* _Textabschnitt_

══════

Wer die grandiosen Weiten der Northwest Territories erleben möchte, fliegt nach Inuvik. Von dort geht es auf dem Dempster Highway zum Klondike und zum Eismeer
Der 21. Dezember 1910 war ein kalter, klarer Tag. Die Woche zuvor hatte ein Blizzard gewütet, nun lag das Tal des Peel River unter einer dicken Schneeschicht, die Bäume bildeten bizarre Eisskulpturen. Als die vier Männer der Royal North-West Mounted Police mit ihren Hundeschlitten Fort McPherson verließen, sahen sie in der Ferne die geschwungene Linie der Richardson Mountains. In spätestens vier Wochen wollten sie ihre Patroullie auf der anderen Seite der Berge in Dawson City beenden. Vor ihnen lagen 600 Kilometer durch unwegsames Gelände, tiefen Schnee, Dunkelheit und eisige Temperaturen.
Als die Gruppe Ende Februar noch immer nicht in Dawson City eingetroffen war, wurde ein Suchtrupp ausgesandt. 40 Kilometer vor Fort McPherson fand man die vier Männer. Ihre Körper ausgezehrt, erstarrt in der eisigen Kälte.
Great Slave Lake
Einen der ersten Tipps, die man bekommt, wenn man sich mit dem Auto alleine in die Weiten der Northwest Territories aufmacht, lautet: immer genügend Proviant und Benzin für den Notfall dabeihaben. Auf einer Fläche von der Größe Frankreichs, Spaniens und Deutschlands zusammen leben lediglich 43.000 Menschen, fast die Hälfte davon in der Hauptstadt Yellowknife. Wer hierher kommt, der will Weite und Einsamkeit. Und jetzt im September die warmen Farben des Herbstes.
„Das gibt ein schönes Mittagessen“, sagt Outdoor-Guide Pierre-Benoit und schneidet die Seeforelle auf, die er zuvor aus dem Great Slave Lake geangelt hat. Kurze Zeit später brutzeln zwei Filets über dem Feuer und wir entspannen in Hängematten. Zwischen Polarbirken und Balsamtannen hindurch blicken wir über den See weit nach Süden. Der Great Slave ist beinahe so groß wie Brandenburg; an seinem westlichen Ende entspringt der Mackenzie River.
Vier Stunden sind wir von der Hauptstadt Yellowknife gepaddelt, immer von borealem Wald umgeben. Als Einstieg ist mir das genug Wildnis, aber Pierre-Benoit ist anderer Meinung. Er schwärmt von wochenlangen Kanutouren auf Flüssen, die man erst nach Stunden mit dem Wasserflugzeug erreicht. „Ich liebe die Weite der Wildnis, ihre Einsamkeit“, sagt er und dann ist es Zeit für gegrillte Forelle.
Yellowknife. DIE Stadt der Northwest Territories
Am Abend zuvor vorher war ich in Yellowknife angekommen, war schlaflos und streunte noch vor Sonnenaufgang durch die Stadt. Während im Osten langsam die Dämmerung über der Stadt kroch, wanderte ich die menschenleere Franklin Avenue entlang, vorbei an schmucklosen Hochhäusern, Schnellrestaurants, Reisebüros und Outdoor-Läden.

══════

* _Bereitgestellte Daten_

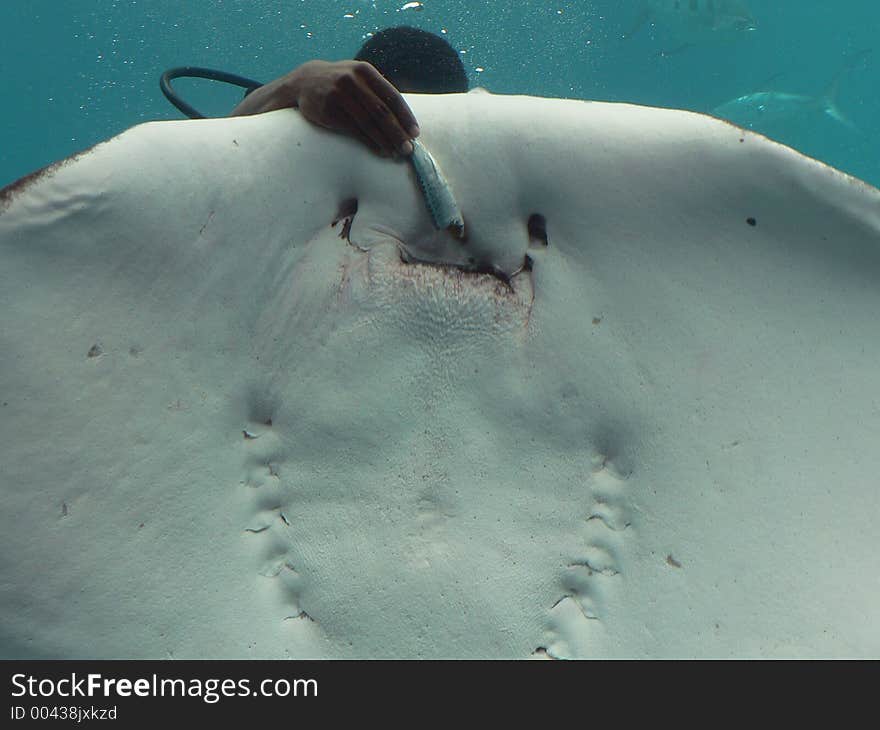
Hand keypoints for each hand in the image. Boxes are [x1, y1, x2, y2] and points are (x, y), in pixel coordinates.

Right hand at [231, 60, 419, 156]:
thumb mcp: (358, 78)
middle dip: (398, 132)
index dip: (405, 117)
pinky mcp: (329, 109)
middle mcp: (352, 80)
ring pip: (369, 122)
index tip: (415, 134)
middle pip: (382, 112)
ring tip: (396, 153)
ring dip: (385, 140)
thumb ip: (378, 92)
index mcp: (365, 71)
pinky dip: (369, 142)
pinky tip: (379, 150)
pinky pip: (354, 130)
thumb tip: (405, 119)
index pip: (392, 96)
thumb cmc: (340, 85)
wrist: (304, 82)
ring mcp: (339, 94)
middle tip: (408, 149)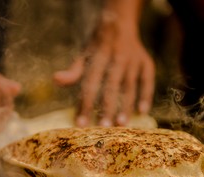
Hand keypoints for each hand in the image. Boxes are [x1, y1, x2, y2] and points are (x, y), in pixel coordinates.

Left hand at [53, 5, 154, 126]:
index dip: (86, 104)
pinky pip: (147, 80)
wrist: (120, 21)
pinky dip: (146, 95)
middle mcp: (117, 58)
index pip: (90, 84)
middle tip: (104, 128)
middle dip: (107, 108)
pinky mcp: (146, 62)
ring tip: (122, 124)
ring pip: (130, 86)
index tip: (81, 124)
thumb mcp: (84, 54)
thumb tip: (55, 80)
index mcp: (98, 57)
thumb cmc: (97, 45)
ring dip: (126, 106)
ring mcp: (133, 60)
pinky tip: (142, 111)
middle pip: (111, 87)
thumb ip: (74, 71)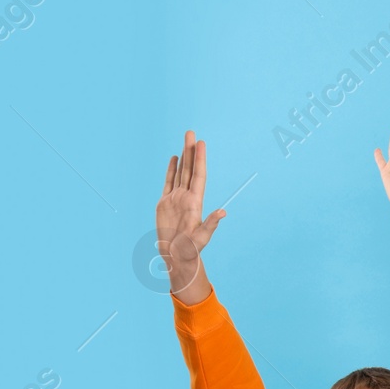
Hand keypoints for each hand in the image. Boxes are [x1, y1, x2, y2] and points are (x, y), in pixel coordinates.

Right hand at [155, 130, 224, 292]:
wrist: (176, 256)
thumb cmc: (190, 250)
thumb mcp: (202, 237)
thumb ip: (211, 224)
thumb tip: (223, 213)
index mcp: (196, 202)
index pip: (199, 176)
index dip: (200, 159)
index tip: (201, 144)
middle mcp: (188, 197)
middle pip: (190, 169)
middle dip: (191, 151)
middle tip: (191, 132)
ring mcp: (177, 198)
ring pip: (181, 172)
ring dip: (183, 156)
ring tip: (186, 140)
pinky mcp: (166, 203)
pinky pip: (169, 182)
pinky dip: (172, 170)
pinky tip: (175, 158)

══════

* _Aufgabe_
Wo entspringt laut dem Reisebericht über die Northwest Territories der Mackenzie River?

* _Lösung_
Der Mackenzie River entspringt am westlichen Ende des Great Slave Lake.